In one almost throwaway line, Elliott says his perception of his brother wasn’t accurate, and it seems that this discovery that men don’t need to be caveman caricatures, and that vulnerability doesn’t equate to weakness, is one of the key themes of the book. The narrative is driven forward by Tim’s timorous steps towards feeling his own anger, recognising his dad and their illnesses for what they are, and ultimately moving towards forgiveness – of his father, his siblings, his mother, and most importantly, himself.

Farewell to the Father is exquisitely written: so earthy and ribald at times that the passages that are pure poetry almost come as a shock:

In winter, storms boil up the Southern Ocean, making it smoke, chiseling it with dagger-like winds, flogging up welts of swell capped with whiteness, plumes of ice and air that are shed in sheets as the waves push on, pulsing north, low breathing and full of intent.

These waves will try to drown you.
These waves will crack you open.
These waves set you free. (224-225)

Although the story is intensely sad, Farewell to the Father is never maudlin.
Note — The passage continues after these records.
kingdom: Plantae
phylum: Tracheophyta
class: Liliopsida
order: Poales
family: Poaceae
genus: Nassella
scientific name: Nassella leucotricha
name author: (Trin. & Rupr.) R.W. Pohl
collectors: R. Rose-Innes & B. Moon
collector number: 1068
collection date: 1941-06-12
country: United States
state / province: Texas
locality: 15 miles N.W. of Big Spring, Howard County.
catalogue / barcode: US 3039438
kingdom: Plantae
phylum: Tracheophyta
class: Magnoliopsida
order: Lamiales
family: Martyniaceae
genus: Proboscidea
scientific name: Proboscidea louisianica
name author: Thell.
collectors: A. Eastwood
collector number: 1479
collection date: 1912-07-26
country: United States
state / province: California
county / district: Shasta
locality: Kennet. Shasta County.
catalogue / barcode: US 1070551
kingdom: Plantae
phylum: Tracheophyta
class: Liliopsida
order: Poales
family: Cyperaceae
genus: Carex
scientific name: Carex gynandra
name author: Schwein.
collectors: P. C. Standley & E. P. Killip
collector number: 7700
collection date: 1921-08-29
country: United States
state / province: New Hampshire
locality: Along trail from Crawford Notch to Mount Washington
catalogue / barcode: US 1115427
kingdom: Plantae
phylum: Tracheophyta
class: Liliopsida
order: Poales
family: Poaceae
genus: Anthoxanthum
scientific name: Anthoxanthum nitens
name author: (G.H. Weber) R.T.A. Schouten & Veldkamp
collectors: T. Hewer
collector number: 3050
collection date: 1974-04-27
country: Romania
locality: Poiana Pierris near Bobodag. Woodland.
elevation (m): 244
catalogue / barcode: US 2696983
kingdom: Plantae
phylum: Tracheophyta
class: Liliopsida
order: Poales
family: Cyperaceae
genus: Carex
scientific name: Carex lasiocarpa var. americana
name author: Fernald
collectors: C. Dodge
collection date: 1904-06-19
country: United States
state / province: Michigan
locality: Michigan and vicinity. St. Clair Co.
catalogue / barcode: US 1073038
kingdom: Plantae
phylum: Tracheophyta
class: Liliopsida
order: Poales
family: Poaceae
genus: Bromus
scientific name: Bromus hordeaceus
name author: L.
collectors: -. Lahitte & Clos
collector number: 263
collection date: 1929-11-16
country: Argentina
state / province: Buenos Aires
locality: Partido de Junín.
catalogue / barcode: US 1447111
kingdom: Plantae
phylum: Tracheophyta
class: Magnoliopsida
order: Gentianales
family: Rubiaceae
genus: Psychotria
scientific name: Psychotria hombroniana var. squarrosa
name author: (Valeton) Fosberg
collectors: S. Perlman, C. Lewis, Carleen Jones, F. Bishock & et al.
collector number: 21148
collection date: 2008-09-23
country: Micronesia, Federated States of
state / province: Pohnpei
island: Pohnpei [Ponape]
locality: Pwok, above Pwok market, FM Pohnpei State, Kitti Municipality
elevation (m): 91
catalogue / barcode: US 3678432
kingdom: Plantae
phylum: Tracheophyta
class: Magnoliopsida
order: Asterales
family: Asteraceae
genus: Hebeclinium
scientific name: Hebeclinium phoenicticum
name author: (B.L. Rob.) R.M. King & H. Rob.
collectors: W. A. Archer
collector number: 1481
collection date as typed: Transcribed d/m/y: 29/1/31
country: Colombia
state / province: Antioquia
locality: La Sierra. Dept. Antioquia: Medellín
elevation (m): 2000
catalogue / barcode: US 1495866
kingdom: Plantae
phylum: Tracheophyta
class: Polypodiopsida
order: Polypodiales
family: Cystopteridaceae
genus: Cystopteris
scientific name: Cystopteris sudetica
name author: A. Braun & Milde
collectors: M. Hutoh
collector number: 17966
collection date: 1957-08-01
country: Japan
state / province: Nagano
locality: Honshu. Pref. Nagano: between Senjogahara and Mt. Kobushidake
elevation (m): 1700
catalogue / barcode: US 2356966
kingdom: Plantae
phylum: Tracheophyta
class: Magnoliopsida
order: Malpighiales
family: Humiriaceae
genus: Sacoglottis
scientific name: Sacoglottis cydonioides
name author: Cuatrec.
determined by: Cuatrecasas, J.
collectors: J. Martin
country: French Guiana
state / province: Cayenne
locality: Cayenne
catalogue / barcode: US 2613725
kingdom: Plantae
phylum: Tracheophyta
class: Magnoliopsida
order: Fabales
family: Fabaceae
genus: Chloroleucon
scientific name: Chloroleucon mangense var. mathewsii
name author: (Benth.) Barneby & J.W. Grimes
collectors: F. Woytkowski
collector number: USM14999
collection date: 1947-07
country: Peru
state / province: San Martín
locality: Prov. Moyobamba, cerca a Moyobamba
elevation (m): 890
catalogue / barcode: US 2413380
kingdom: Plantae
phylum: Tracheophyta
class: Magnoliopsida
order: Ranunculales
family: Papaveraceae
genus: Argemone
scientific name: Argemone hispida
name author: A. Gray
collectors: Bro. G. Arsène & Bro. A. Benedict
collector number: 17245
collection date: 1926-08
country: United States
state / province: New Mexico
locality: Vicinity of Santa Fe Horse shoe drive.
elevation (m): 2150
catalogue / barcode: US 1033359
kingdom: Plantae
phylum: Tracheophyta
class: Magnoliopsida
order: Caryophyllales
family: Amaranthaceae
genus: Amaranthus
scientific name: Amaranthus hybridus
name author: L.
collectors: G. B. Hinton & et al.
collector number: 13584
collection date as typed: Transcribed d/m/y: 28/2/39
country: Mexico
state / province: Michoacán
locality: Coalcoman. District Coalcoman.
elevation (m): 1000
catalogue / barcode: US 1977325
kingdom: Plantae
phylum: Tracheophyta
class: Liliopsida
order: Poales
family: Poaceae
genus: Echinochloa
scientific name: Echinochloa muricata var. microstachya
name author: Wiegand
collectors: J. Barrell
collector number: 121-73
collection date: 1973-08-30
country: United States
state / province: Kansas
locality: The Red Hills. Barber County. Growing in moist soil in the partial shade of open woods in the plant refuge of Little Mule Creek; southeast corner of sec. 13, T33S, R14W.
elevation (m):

At times it’s so funny, I found myself laughing out loud, even in the midst of horror:

But with Dad, everything came together south of the border, so to speak, in his bowels, his endlessly restive, serially malfunctioning bowels. Rarely in the history of colorectal medicine have a set of bowels exerted such complete dominion over one household. Piles, polyps, hemorrhoids, fissures: there was always something the matter with Dad’s back end, some unspeakable condition with whose symptoms – pain, swelling, bleeding – we all in time become intimately familiar. (92-93)

Max’s reprinted love letters to his wife, Tim’s mother Rosey, provide the chapter separators. The last one, which Rosey never saw, is especially moving. As Max’s illness progressed, his desperation and disintegration is both tragic and fascinating, following a fast-paced narrative towards the inevitable conclusion. The mingled sense of fear, anger, love, and guilt suffuse the pages, and although Tim’s story is an extreme one, anyone who has lost a parent will understand these emotions. The book ends with Tim admitting that he couldn’t save his father; that there was no answer; no key. But there is a key for Tim. The key is love: “I could do this. Love was all that was required, and I could love. I had that within me.” (289).  Farewell to the Father is a powerful and beautiful book, and one that will resonate and stay with readers.